[Espanha] O Museu Kropotkin: uma aldeia anarquista no epicentro do comunismo

Em 8 de fevereiro de 1921 morreu Piotr Kropotkin, teórico anarquista e cientista. O afã por conservar seu legado intelectual levou à criação do Museu Kropotkin em Moscou. Esta é sua história.

Por Jordi Maíz, Historiador e editor | 08/02/2021

Depois de um dia gélido na localidade de Dmitrov, a noite se tornou silenciosa. Pouco a pouco foram chegando vizinhos e pessoas próximas à casa dos Kropotkin. Era 8 de fevereiro de 1921 e a notícia da morte de Piotr corria como a pólvora, fazia pouco mais de um mês que havia completado os 78 anos. A cidade, um pequeno enclave agrícola situado ao norte da populosa Moscou, logo se converteu em um fervilhar de idas e vindas, de caras novas e de caras conhecidas.
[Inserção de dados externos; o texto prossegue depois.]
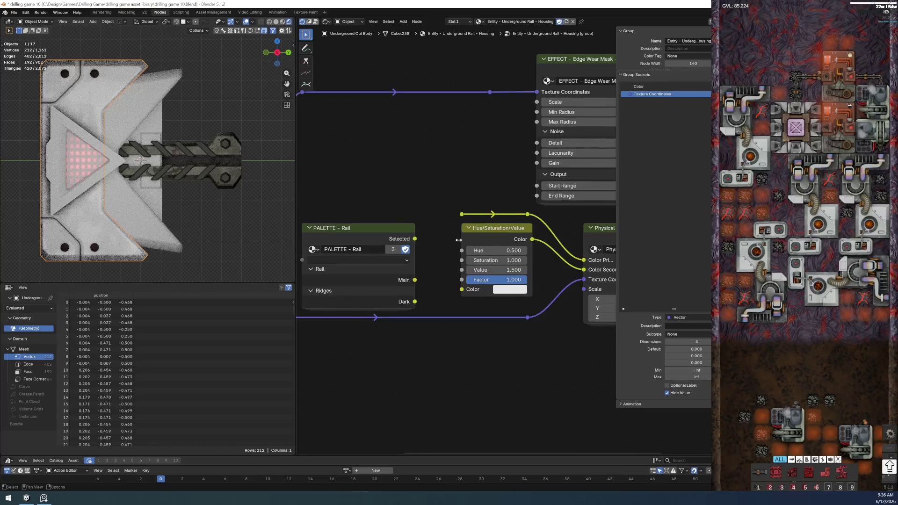
scroll(389, 215, up, 1)
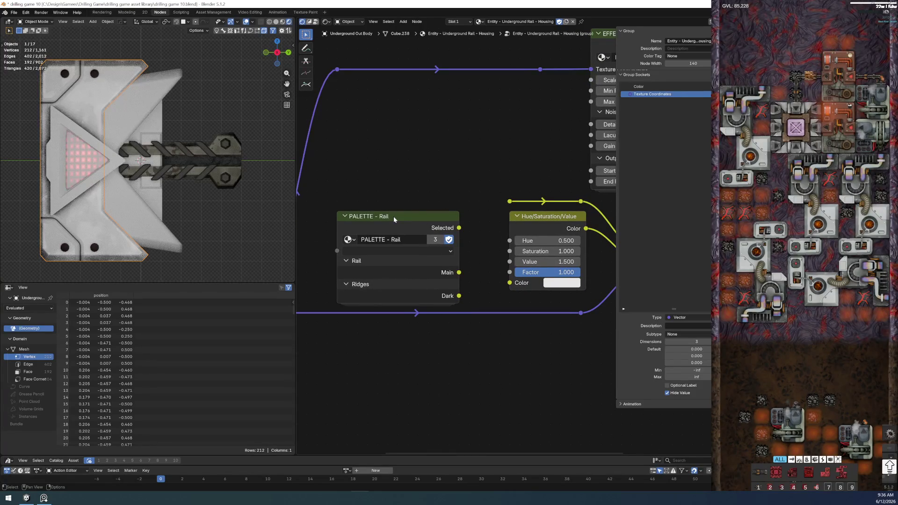
click(393, 216)
Step: Re-paste PALETTE - Rail to expose Inside, Rust and Rivets outputs, wiring Main into the Hue/Saturation and paneling colour
key(ctrl+c)
key(Delete)
key(ctrl+v)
Na manhã seguinte, seus vizinhos — majoritariamente camponeses — aguardavam sua vez frente à casa para despedir-se dele, — na medida do possível — dar alento à Sofía e Sasha, sua mulher e filha respectivamente.
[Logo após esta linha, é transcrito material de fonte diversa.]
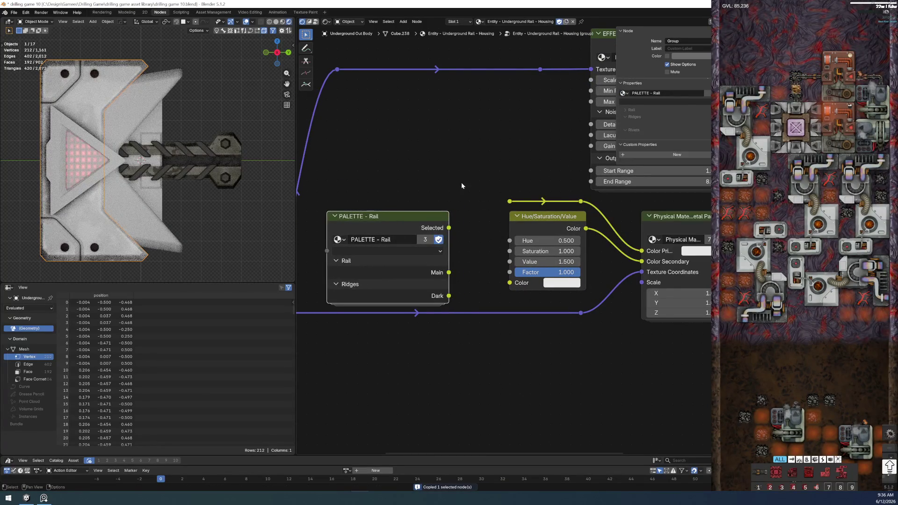
scroll(461, 184, left, 2)
mouse_move(446, 205)
mouse_down()
mouse_move(457, 160)
mouse_move(458, 170)
mouse_up()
Piotr Kropotkin, o ancião teórico anarquista, acabava de morrer deixando um legado cuja influência superava muito qualquer expectativa. O anarquista, além de teorizar sobre o anarco-comunismo, os cárceres, os Estados ou o apoio mútuo, era um grande cientista, um pensador e um homem muito respeitado por um imenso número de pessoas. Suas colaborações iam mais além de seu círculo, sendo até lido e considerado por seus adversários políticos. Inclusive o diário bolchevique Pravda lhe dedicou dois artigos em sua página principal.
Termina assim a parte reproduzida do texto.